I reached for the curse and it swiped at me, baring its teeth. “I claim it. It is mine.” I felt it burn inside me, connecting to a part of me I couldn’t see.
The witch bowed her head. “I am honored to be of service, handmaiden. You have needs?”
“Fleshing silver.” I handed her the vial.
“You dare paint a way to your battle? I see why you are her chosen.” She disappeared into the shop and came out with a flask, made of rusted metal. Only a tiny trace of glitter remained in my vial.
I took the lid off and the smell curled its way into my nose, the cloying sweet stench of brined cat. “One last thing. I don’t have spirit sight. Can you show me the mark?”
She held out her hand, with bony knuckles and long nails. “The price is blood.”
I took her hand without flinching.
She muttered, and I felt the power gathering around her like it did when Ari cast a spell. My hand burned, like it was on fire. Welts rose on my hand, traced in excruciating agony, and the blood ran along them. At last, she let go, and I saw the mark. It began at my wrist and followed up along the back of my hand, a rose with a ring of thorns encircling it. “Thank you,” I said.
“It is not safe on the street. Not all fear our queen yet. Leave by the upper entrance.”

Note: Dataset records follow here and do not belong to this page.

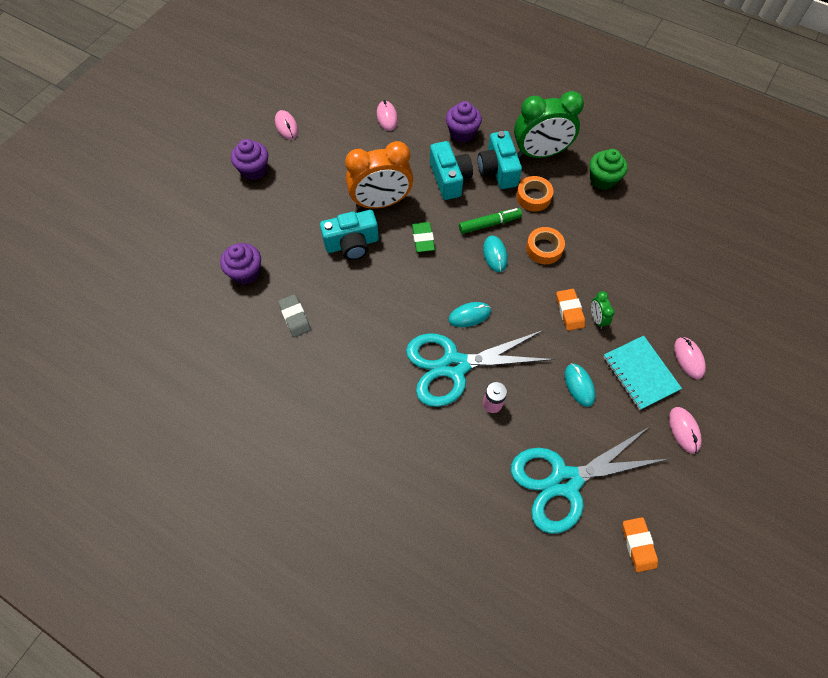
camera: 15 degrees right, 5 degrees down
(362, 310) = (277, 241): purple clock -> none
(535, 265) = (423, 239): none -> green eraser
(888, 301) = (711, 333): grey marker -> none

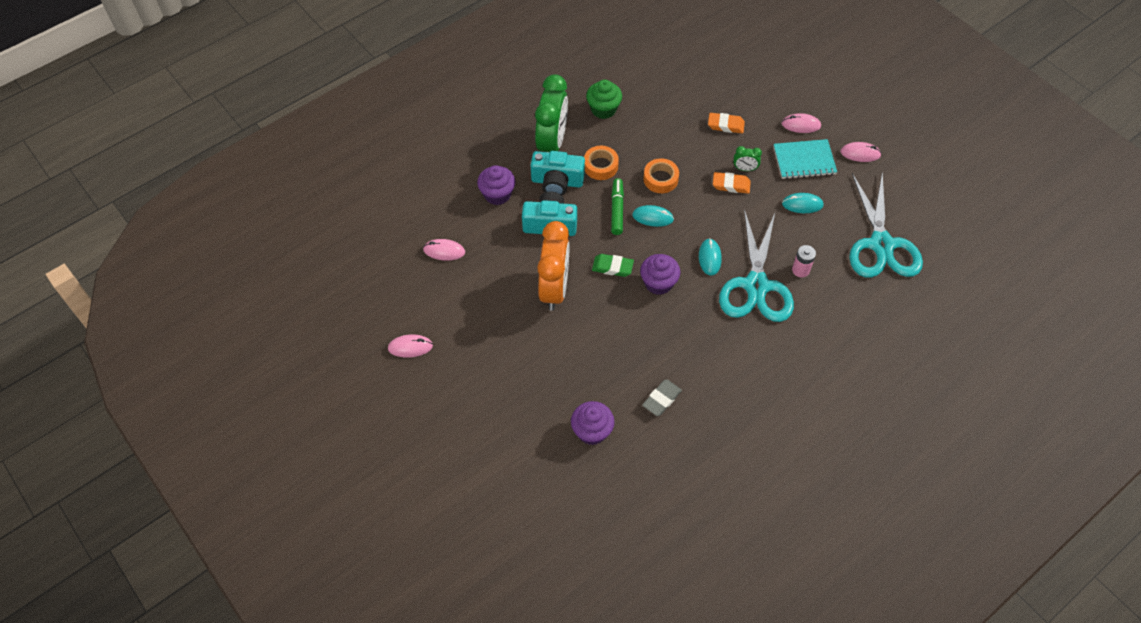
camera: 70 degrees left, 5 degrees down
(254, 170) = (459, 393): purple cupcake -> purple cupcake (658, 283)
(295, 317) = (661, 399): grey eraser -> grey eraser turned 45 degrees counterclockwise
(352, 244) = (594, 328): turquoise camera -> none
(638, 545) = (941, 218): orange eraser -> orange eraser (725, 125)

I looked back, and the doorway had changed. Through it I saw High Kingdom. I walked out, finally able to walk that street by my own will and power. Kingdom soldiers in white lined the streets, and the few people standing outside looked nervous. I turned my back on High Kingdom, and headed down toward Dwarf Town.
I wandered the streets for hours, lost, looking for one tiny house in a warren of tiny houses. They all looked the same, and without Evangeline to guide me, I would be wasting hours, maybe days I didn’t have.
I took one more wrong turn, and found myself back on Main Street. Shops stretched back toward the gates, and ahead lay the palace. Off on the right stood the Kingdom Post Office. I bit my tongue, and headed inside, waving to the door gnome, who tried to trip me as I passed. I stood in line, watching the clock tick ever closer to six o’clock. I knew that at six sharp, they’d lock the doors and let out the asps. Exactly where they got buckets of asps, I neither knew nor wanted to.
At five fifty-seven the crowd began to thin as folks with better survival instincts decided to come back another day. At five fifty-eight, a stampede of people exiting the building nearly crushed the door gnome. Only an old woman stood in line before me.
She pushed a handful of pennies across the counter. “I’ll take one hundred and seventy-eight stamps, please.”
The counter gnome picked up a penny and nibbled at it. “These are zinc. Not worth as much as the copper ones, and we don’t accept either.”
The old lady pulled out her dentures and placed them on the counter. “Ou an ave ees ooo,” she said.
“No glitter, no stamps,” said the counter gnome. He looked up at the clock. My watch said I had just enough time to not make it out.
I pulled the vial from my neck and set it down. “I’ll pay. Give her the stamps.”
He glared at me and handed them over, one at a time. In the background, the door clicked. The clock above the grand hall began to chime. From the corners of the room snakes slithered, emerging from holes near the base of the wall.
The old woman threw back her hood and stood up straight. “No ordinary woman am I. You look upon the great enchantress Elinda. For your kindness, I will reward you.”
I hopped over a snake and stood on one of the chairs in the lobby. “I need to find a place in Middle Kingdom.”
She waved a staff that appeared in her hand in a puff of smoke and began to chant. I felt magic rushing in around me, gathering for her spell. She shrieked and fell over to the side. Asps hung like fringe from her ankles.
“Seriously? You can find anywhere in Kingdom, but you can’t even summon a pair of asp-proof boots?” I scooted the chair closer and closer to the counter, where the counter gnome grinned at me.
“No substitutions, exchanges, or refunds,” he said, pushing a pile of stamps at me.
I considered trying to shove them down his throat, but the security systems here made Grimm’s look like a “Keep out” sign. If I were lucky, I’d lose a hand to a laser beam. If I were unlucky, it would be a mutation spell, and I’d gain a hand or six. “I came to say I’m sorry. I’m sorry I ran over Bernie.”